§ **PROBLEM DETAILS**
Pick out every line in the entries below that contains the word "төлөв", and copy each of those lines in full.

§ **ENTRIES SUPPLIED**

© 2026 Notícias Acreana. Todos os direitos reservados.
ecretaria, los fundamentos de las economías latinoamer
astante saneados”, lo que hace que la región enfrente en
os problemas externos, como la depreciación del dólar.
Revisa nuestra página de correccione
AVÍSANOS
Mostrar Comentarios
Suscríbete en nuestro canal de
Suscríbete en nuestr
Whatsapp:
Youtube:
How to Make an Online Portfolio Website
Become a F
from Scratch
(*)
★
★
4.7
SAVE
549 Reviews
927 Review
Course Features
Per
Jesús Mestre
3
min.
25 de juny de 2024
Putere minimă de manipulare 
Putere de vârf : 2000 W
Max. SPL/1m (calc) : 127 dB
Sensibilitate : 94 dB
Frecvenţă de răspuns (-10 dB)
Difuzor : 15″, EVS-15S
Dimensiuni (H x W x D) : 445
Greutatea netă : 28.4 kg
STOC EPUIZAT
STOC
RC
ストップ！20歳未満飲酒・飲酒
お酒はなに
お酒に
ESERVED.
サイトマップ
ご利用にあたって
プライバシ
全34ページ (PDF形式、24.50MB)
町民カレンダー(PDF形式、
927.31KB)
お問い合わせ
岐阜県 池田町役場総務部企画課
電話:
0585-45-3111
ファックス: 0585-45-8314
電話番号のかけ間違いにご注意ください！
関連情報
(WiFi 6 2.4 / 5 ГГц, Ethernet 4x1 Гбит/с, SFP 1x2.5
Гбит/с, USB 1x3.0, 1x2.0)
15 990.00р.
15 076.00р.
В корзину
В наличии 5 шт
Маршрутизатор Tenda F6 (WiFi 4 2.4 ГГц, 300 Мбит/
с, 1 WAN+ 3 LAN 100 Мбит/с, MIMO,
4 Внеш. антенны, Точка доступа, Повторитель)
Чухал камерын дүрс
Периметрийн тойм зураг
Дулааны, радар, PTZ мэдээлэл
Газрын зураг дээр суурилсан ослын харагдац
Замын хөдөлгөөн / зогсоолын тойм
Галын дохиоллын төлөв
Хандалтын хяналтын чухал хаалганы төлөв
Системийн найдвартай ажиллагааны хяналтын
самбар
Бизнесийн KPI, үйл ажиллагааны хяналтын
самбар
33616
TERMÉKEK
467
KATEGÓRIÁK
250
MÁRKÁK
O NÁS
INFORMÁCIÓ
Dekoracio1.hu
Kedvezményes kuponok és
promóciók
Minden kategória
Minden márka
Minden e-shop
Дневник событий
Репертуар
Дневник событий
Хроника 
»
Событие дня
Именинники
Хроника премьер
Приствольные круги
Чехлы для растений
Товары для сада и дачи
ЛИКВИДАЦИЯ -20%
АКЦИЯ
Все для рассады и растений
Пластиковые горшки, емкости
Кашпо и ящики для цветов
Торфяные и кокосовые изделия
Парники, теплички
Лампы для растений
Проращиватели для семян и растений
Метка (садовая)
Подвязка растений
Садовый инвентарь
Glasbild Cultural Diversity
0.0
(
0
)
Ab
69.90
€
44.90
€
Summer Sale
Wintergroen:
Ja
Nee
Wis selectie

§ **YOUR SOLUTION**
Галын дохиоллын төлөв
Хандалтын хяналтын чухал хаалганы төлөв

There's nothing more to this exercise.